Así es la casa de Roberto Leal en Madrid: un chalet en Las Rozas valorado en casi 2 millones de euros
Así es la espectacular casa de Roberto Leal en una exclusiva zona de Madrid
El impresionante chalet de Roberto Leal y Sara Rubio en Las Rozas

La casa de Roberto Leal y su mujer, la periodista Sara Rubio, en Madrid es una de las residencias más llamativas entre los hogares de los presentadores de televisión españoles: un chalet amplio y luminoso valorado en alrededor de 1,9 millones de euros, situado en una de las zonas más exclusivas de Las Rozas, al norte de la capital. Con más de 900 metros cuadrados construidos sobre una parcela de casi 2.600 m², cinco dormitorios, seis baños, jardín, piscina y garaje, esta vivienda combina espacio y comodidad y refleja las prioridades de una familia con ritmo de vida activo y necesidades prácticas.
Así es la casa de Roberto Leal en Madrid
La casa de Roberto Leal y Sara Rubio en Madrid responde a un patrón cada vez más buscado entre los rostros conocidos: amplitud, funcionalidad, luz natural y espacios exteriores bien aprovechados. Lejos de excesos decorativos o decisiones llamativas, la vivienda destaca por su equilibrio entre diseño contemporáneo y comodidad, con una distribución pensada para una familia con niños y vida activa.
Ubicada en una urbanización exclusiva al norte de la capital, la propiedad fue adquirida en 2023. Se trata de una vivienda unifamiliar asentada sobre una parcela de aproximadamente 2.500 metros cuadrados, con cerca de 1.000 metros cuadrados construidos, repartidos en dos plantas principales.
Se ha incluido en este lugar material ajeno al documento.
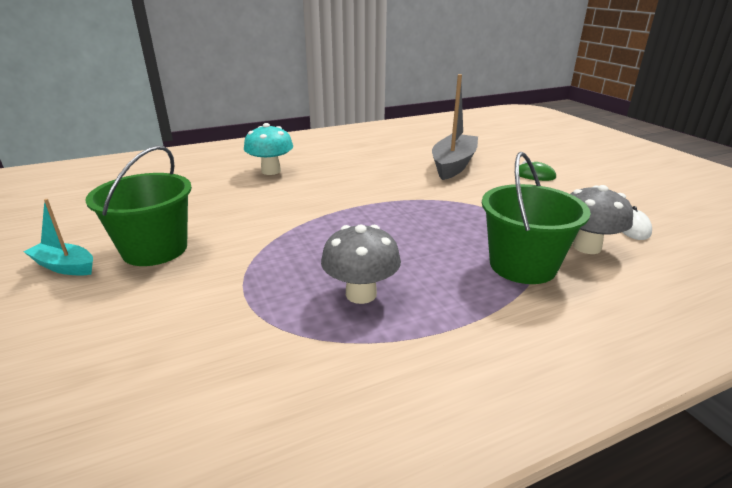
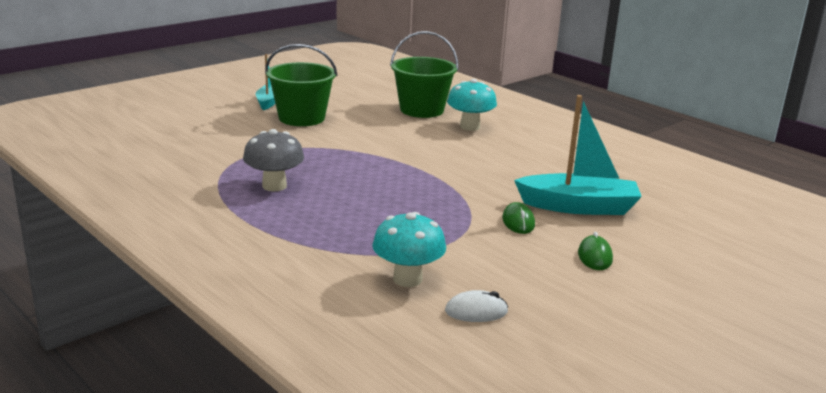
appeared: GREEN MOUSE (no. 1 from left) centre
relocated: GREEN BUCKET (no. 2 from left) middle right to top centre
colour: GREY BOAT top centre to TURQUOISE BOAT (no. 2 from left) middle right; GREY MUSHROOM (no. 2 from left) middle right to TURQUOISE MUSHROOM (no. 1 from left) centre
El tamaño es uno de sus grandes puntos fuertes, tanto en el interior como en el exterior, donde el jardín cobra un protagonismo clave.

Distribución amplia y bien organizada
La casa cuenta con cinco dormitorios y seis baños, además de un gran salón, cocina independiente, varias zonas de estar y espacios pensados para el uso diario de toda la familia. La distribución apuesta por estancias amplias y comunicadas, especialmente en la planta baja, donde salón y comedor se conectan visualmente con el jardín gracias a grandes ventanales.
Estos cerramientos de cristal no sólo aportan luz natural durante todo el día, sino que permiten una relación directa entre interior y exterior, algo muy presente en la vivienda. Desde el salón se accede directamente a la zona ajardinada y a la piscina, lo que facilita el uso continuo de estos espacios, especialmente en los meses de buen tiempo.

Interior: tonos claros y líneas contemporáneas
En el interior, la decoración sigue una línea clara y actual. Predominan los tonos blancos, beige y arena, tanto en paredes como en mobiliario, lo que refuerza la sensación de amplitud. La elección cromática es neutra, sin contrastes fuertes, y sirve como base para una decoración sobria y coherente en todas las estancias.
La escalera interior, uno de los elementos más visibles de la vivienda, incorpora barandilla de cristal, un recurso habitual en casas de estilo moderno que ayuda a mantener la continuidad visual entre plantas. Los suelos, en tonos claros y materiales uniformes, refuerzan esa estética limpia y ordenada.
El mobiliario combina piezas funcionales con otras más decorativas, siempre manteniendo una línea sencilla. No hay acumulación de objetos ni excesos ornamentales, lo que permite que la arquitectura de la casa y la luz sean las verdaderas protagonistas.

Cocina y zonas comunes
La cocina, amplia y luminosa, sigue la misma línea estética que el resto de la casa. Muebles de líneas rectas, colores claros y una distribución pensada para el uso diario. Es un espacio práctico, con buena capacidad de almacenaje y superficie de trabajo, concebido como una estancia más dentro del conjunto de la vivienda y no como un espacio aislado.
Las zonas comunes están diseñadas para el uso familiar, con áreas donde los niños pueden jugar y zonas más tranquilas para el descanso. También hay presencia de estanterías y espacios destinados a libros, integrados de forma natural en la decoración.

El exterior: jardín y piscina
El jardín es uno de los grandes atractivos de la casa. Amplio, cuidado y con distintas zonas diferenciadas, permite múltiples usos: juegos al aire libre, comidas exteriores o descanso. La piscina, integrada en el conjunto, se sitúa como un punto central durante el verano y completa una zona exterior muy aprovechable.
La conexión entre la casa y el jardín es directa y constante. Los ventanales correderos permiten abrir completamente el salón al exterior, creando una sensación de continuidad y aumentando la funcionalidad del espacio en el día a día.